Work instructions: Please provide the entries below again, word for word.

START Data supplied

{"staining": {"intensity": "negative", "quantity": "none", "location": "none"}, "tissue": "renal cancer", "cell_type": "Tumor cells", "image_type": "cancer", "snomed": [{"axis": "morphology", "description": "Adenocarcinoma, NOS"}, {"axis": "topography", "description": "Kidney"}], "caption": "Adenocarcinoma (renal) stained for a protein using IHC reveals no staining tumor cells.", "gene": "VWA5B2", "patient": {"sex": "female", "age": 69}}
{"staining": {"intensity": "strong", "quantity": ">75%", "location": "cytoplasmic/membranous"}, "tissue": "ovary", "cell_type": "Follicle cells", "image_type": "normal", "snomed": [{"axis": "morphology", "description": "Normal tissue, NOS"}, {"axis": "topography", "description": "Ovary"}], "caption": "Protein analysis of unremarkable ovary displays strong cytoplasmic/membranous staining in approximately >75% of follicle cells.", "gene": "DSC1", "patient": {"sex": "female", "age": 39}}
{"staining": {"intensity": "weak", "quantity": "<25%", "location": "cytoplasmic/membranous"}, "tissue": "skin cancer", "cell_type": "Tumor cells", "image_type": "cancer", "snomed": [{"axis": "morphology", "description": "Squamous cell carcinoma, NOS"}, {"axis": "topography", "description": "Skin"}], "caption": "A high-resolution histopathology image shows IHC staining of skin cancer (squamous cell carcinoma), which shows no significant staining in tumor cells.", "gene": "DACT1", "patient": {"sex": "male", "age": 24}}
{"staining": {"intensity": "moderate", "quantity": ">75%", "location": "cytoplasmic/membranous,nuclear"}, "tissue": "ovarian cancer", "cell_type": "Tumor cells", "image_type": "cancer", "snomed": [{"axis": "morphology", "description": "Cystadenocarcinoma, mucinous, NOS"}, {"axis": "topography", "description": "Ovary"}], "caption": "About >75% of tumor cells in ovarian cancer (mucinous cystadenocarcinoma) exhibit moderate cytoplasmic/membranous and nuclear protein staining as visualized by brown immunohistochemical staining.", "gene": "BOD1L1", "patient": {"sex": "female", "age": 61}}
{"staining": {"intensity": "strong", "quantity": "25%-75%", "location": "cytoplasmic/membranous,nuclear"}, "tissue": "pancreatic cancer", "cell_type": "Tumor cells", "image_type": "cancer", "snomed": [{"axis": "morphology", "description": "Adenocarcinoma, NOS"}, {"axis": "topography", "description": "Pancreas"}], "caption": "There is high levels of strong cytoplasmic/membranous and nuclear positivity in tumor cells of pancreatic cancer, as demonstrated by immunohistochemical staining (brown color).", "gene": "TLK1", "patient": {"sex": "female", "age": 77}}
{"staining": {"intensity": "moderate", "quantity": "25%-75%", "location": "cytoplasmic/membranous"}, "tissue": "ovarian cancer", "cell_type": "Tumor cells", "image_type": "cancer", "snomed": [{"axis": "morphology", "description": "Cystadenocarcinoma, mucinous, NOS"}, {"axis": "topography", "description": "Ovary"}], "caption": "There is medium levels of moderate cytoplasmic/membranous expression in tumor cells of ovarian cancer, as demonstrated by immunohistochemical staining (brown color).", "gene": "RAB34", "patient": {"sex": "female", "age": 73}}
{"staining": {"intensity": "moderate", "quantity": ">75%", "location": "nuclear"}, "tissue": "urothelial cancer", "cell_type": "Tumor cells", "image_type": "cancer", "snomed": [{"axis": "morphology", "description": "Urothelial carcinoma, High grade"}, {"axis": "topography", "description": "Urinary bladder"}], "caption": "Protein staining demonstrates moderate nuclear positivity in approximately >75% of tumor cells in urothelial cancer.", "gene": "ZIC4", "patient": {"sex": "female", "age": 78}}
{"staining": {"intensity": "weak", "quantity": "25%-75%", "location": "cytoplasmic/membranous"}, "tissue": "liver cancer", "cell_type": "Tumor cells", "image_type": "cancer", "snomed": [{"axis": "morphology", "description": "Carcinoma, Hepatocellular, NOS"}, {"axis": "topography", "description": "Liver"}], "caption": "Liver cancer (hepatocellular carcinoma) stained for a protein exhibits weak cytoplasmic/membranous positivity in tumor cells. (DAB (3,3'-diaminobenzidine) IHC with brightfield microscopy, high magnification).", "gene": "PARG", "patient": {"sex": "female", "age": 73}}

END Data supplied

Response to this exercise:
{"staining": {"intensity": "negative", "quantity": "none", "location": "none"}, "tissue": "renal cancer", "cell_type": "Tumor cells", "image_type": "cancer", "snomed": [{"axis": "morphology", "description": "Adenocarcinoma, NOS"}, {"axis": "topography", "description": "Kidney"}], "caption": "Adenocarcinoma (renal) stained for a protein using IHC reveals no staining tumor cells.", "gene": "VWA5B2", "patient": {"sex": "female", "age": 69}}
{"staining": {"intensity": "strong", "quantity": ">75%", "location": "cytoplasmic/membranous"}, "tissue": "ovary", "cell_type": "Follicle cells", "image_type": "normal", "snomed": [{"axis": "morphology", "description": "Normal tissue, NOS"}, {"axis": "topography", "description": "Ovary"}], "caption": "Protein analysis of unremarkable ovary displays strong cytoplasmic/membranous staining in approximately >75% of follicle cells.", "gene": "DSC1", "patient": {"sex": "female", "age": 39}}
{"staining": {"intensity": "weak", "quantity": "<25%", "location": "cytoplasmic/membranous"}, "tissue": "skin cancer", "cell_type": "Tumor cells", "image_type": "cancer", "snomed": [{"axis": "morphology", "description": "Squamous cell carcinoma, NOS"}, {"axis": "topography", "description": "Skin"}], "caption": "A high-resolution histopathology image shows IHC staining of skin cancer (squamous cell carcinoma), which shows no significant staining in tumor cells.", "gene": "DACT1", "patient": {"sex": "male", "age": 24}}
{"staining": {"intensity": "moderate", "quantity": ">75%", "location": "cytoplasmic/membranous,nuclear"}, "tissue": "ovarian cancer", "cell_type": "Tumor cells", "image_type": "cancer", "snomed": [{"axis": "morphology", "description": "Cystadenocarcinoma, mucinous, NOS"}, {"axis": "topography", "description": "Ovary"}], "caption": "About >75% of tumor cells in ovarian cancer (mucinous cystadenocarcinoma) exhibit moderate cytoplasmic/membranous and nuclear protein staining as visualized by brown immunohistochemical staining.", "gene": "BOD1L1", "patient": {"sex": "female", "age": 61}}
{"staining": {"intensity": "strong", "quantity": "25%-75%", "location": "cytoplasmic/membranous,nuclear"}, "tissue": "pancreatic cancer", "cell_type": "Tumor cells", "image_type": "cancer", "snomed": [{"axis": "morphology", "description": "Adenocarcinoma, NOS"}, {"axis": "topography", "description": "Pancreas"}], "caption": "There is high levels of strong cytoplasmic/membranous and nuclear positivity in tumor cells of pancreatic cancer, as demonstrated by immunohistochemical staining (brown color).", "gene": "TLK1", "patient": {"sex": "female", "age": 77}}
{"staining": {"intensity": "moderate", "quantity": "25%-75%", "location": "cytoplasmic/membranous"}, "tissue": "ovarian cancer", "cell_type": "Tumor cells", "image_type": "cancer", "snomed": [{"axis": "morphology", "description": "Cystadenocarcinoma, mucinous, NOS"}, {"axis": "topography", "description": "Ovary"}], "caption": "There is medium levels of moderate cytoplasmic/membranous expression in tumor cells of ovarian cancer, as demonstrated by immunohistochemical staining (brown color).", "gene": "RAB34", "patient": {"sex": "female", "age": 73}}
{"staining": {"intensity": "moderate", "quantity": ">75%", "location": "nuclear"}, "tissue": "urothelial cancer", "cell_type": "Tumor cells", "image_type": "cancer", "snomed": [{"axis": "morphology", "description": "Urothelial carcinoma, High grade"}, {"axis": "topography", "description": "Urinary bladder"}], "caption": "Protein staining demonstrates moderate nuclear positivity in approximately >75% of tumor cells in urothelial cancer.", "gene": "ZIC4", "patient": {"sex": "female", "age": 78}}
{"staining": {"intensity": "weak", "quantity": "25%-75%", "location": "cytoplasmic/membranous"}, "tissue": "liver cancer", "cell_type": "Tumor cells", "image_type": "cancer", "snomed": [{"axis": "morphology", "description": "Carcinoma, Hepatocellular, NOS"}, {"axis": "topography", "description": "Liver"}], "caption": "Liver cancer (hepatocellular carcinoma) stained for a protein exhibits weak cytoplasmic/membranous positivity in tumor cells. (DAB (3,3'-diaminobenzidine) IHC with brightfield microscopy, high magnification).", "gene": "PARG", "patient": {"sex": "female", "age": 73}}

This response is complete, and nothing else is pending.